What kind of disk subsystem is your database on? Faster the better. But
also make sure your transaction log is on a completely separate set of
physical disks than your data file. That way they won't contend for the
same resources. If possible, keep the paging file and the OS on their
own dedicated disk(s) too.

 

And what RAID configuration are you using? 

 

Chad Hall  
(501) 342-2650

________________________________

From: Action Request System discussion list(ARSList)
[mailto:[EMAIL PROTECTED] On Behalf Of Craig Carter
Sent: Tuesday, June 24, 2008 8:29 AM
To: arslist@ARSLIST.ORG
Subject: Re: SQL Server huge translogs and very poor performance

 

This may be obvious but you didn't specify what version of SQL, etc.  At
a minimum, you do have daily transaction log backups running right?

### EXERCISES:
1 > In the message thread about SQL Server performance, where should the transaction log be placed relative to the data file?
2 > Continue the SQL Server performance thread from its last line.
The items that come next are from a separate source and have no connection to the message thread.

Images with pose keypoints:
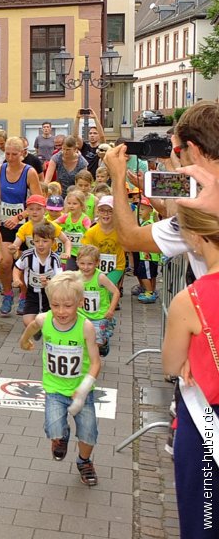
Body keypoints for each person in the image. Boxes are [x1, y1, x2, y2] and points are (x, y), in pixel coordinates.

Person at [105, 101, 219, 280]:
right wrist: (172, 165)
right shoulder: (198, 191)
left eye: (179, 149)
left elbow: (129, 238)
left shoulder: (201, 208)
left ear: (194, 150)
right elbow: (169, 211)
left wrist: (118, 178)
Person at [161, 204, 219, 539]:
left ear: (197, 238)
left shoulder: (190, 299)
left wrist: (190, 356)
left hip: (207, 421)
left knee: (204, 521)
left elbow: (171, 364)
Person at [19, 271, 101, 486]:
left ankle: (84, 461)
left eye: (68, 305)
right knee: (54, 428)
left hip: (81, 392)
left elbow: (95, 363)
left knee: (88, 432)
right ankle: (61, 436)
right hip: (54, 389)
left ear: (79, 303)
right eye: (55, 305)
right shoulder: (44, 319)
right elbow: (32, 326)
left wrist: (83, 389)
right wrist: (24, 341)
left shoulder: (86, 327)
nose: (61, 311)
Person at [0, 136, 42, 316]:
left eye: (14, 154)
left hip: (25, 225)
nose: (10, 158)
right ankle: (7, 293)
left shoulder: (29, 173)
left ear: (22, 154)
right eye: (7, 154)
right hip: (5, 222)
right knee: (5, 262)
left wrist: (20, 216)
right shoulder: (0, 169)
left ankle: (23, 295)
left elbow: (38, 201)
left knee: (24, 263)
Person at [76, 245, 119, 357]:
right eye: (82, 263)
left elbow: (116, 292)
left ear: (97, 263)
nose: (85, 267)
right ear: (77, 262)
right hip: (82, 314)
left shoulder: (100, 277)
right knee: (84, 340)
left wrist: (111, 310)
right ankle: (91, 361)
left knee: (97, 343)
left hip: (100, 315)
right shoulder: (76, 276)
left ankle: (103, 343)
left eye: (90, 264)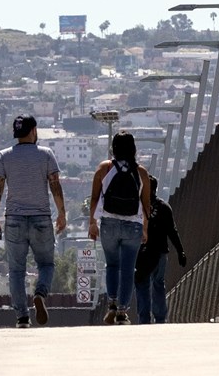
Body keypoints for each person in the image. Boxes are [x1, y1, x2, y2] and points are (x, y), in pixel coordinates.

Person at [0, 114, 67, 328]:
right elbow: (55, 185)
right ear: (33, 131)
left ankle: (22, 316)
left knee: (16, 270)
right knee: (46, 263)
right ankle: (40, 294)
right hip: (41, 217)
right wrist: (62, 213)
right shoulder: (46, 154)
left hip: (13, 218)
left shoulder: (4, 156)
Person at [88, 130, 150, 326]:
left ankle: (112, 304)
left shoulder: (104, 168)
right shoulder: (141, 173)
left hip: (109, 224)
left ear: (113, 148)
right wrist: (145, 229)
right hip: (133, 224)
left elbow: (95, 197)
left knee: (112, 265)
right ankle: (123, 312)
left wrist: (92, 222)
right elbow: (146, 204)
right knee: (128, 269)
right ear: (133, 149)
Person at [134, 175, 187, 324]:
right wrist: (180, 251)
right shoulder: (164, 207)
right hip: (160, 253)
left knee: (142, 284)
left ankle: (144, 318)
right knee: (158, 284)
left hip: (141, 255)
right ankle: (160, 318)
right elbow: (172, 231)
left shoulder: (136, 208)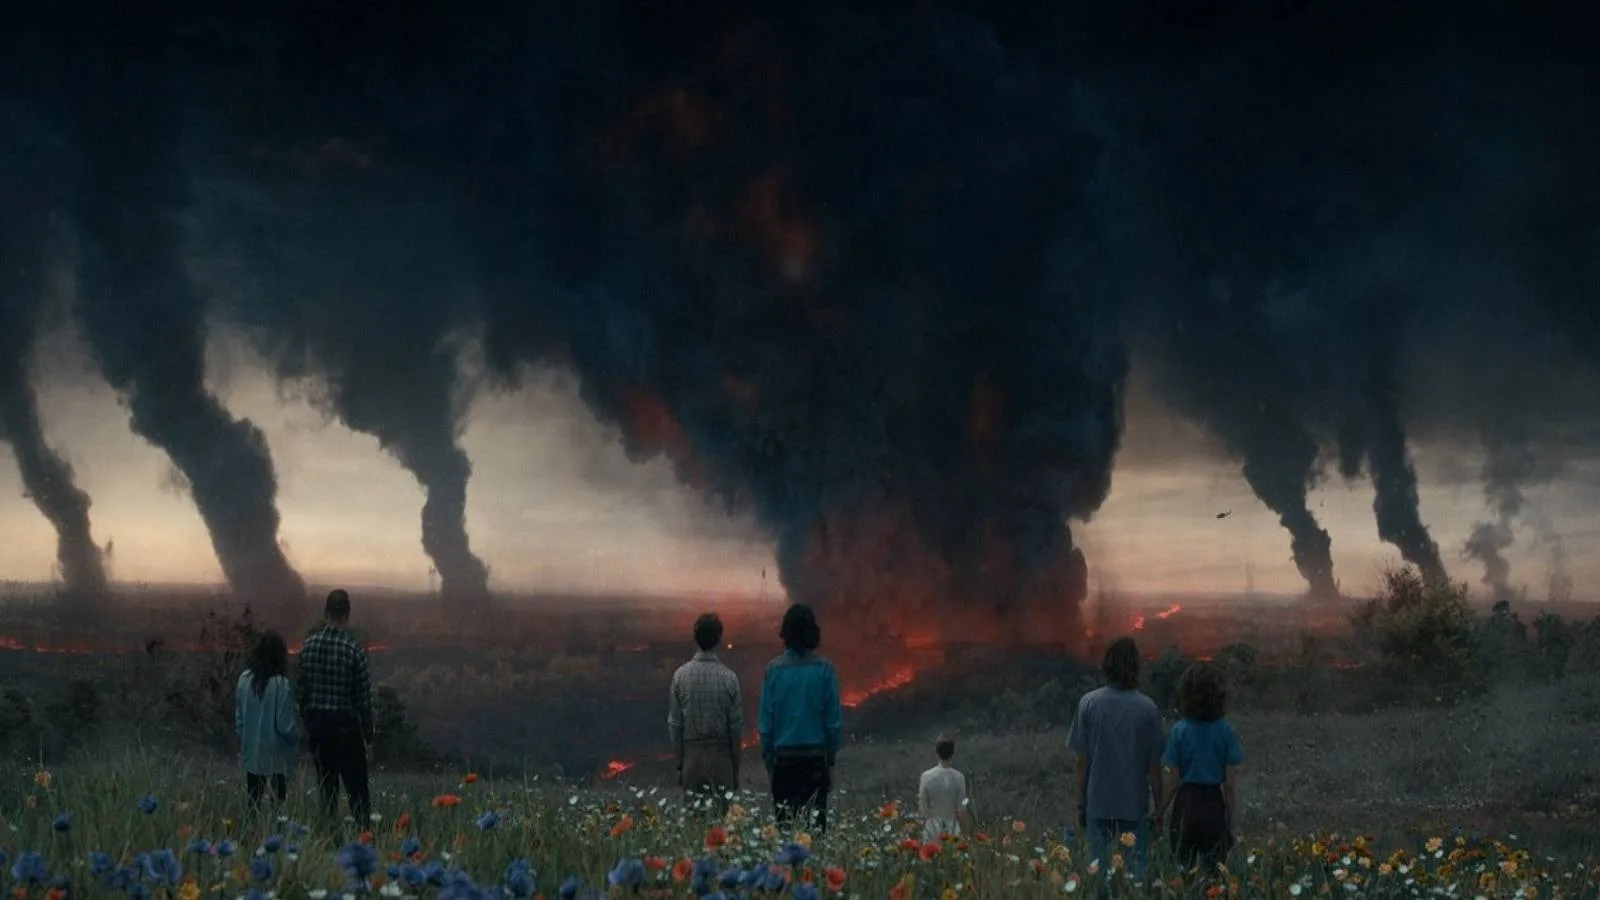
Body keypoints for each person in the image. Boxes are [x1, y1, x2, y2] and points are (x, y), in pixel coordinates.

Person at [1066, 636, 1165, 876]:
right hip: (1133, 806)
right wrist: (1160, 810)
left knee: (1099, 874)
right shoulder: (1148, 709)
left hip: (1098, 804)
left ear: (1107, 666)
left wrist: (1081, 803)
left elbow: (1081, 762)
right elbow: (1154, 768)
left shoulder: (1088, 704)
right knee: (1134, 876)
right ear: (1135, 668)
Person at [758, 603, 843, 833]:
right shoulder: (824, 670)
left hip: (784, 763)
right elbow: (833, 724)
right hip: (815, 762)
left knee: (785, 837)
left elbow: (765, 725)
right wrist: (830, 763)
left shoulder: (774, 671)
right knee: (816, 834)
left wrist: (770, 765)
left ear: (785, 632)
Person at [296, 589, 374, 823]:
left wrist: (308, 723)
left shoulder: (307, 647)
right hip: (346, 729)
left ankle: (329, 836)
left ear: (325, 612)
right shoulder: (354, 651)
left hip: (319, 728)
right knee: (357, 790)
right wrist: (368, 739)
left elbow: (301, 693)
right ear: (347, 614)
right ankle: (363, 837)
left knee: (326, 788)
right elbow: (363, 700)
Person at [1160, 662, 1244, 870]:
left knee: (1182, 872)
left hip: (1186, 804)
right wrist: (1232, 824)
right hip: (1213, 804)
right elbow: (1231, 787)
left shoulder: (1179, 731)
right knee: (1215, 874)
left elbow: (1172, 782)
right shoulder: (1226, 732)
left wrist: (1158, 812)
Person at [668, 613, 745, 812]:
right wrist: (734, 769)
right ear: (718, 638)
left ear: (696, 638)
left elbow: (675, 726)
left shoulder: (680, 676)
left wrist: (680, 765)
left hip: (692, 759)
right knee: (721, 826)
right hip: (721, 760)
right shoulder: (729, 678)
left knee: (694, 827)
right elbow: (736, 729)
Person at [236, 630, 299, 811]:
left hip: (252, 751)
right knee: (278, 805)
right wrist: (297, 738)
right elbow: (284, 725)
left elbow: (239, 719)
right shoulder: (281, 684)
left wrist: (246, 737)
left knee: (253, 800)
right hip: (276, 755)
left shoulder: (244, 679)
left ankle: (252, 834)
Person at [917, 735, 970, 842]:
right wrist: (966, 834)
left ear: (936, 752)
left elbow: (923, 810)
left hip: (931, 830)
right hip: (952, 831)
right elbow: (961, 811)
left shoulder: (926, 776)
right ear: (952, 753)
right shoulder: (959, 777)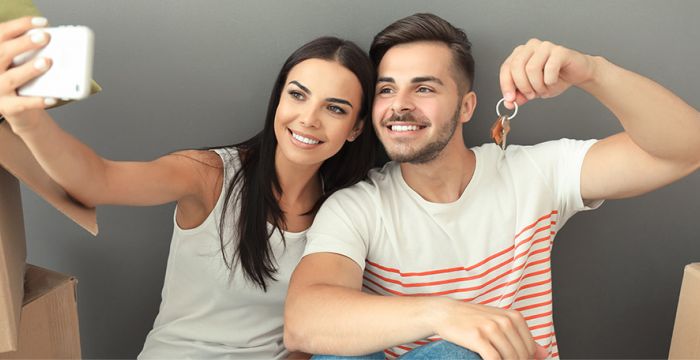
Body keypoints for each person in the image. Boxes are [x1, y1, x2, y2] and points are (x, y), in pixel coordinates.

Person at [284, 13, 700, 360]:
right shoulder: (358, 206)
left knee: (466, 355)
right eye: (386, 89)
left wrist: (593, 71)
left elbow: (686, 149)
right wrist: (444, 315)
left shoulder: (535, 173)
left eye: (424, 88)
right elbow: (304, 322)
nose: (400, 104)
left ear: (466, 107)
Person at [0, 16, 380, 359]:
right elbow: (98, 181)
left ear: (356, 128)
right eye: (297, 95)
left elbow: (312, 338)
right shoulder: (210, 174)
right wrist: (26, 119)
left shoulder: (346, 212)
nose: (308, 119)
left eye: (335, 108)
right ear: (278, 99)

### ANSWERS BY ITEM NUMBER:
1 > On a completely separate set of physical disks from the data file.

2 >
Unless you back up the logs on a regular basis (at least daily), they
will continue to grow and degrade performance.  Since you don't get
backups by default when you create a database, it is easy to overlook.

 

Second; we found one of our servers was set up with a very restrictive
and fixed Virtual Memory setting (paging file).  You may want to check
that and increase it if needed.

 

Since your servers are only 4GB, AWE memory allocation shouldn't be a
factor.  When you are running more than 4GB, turning that on helps a
lot.

 

If you have regular transaction log backups, the recommendation below
makes a lot of sense since you need to try and determine what is causing
the rapid growth.

 

Craig Carter

Software Engineer, RSP

 

________________________________

From: Action Request System discussion list(ARSList)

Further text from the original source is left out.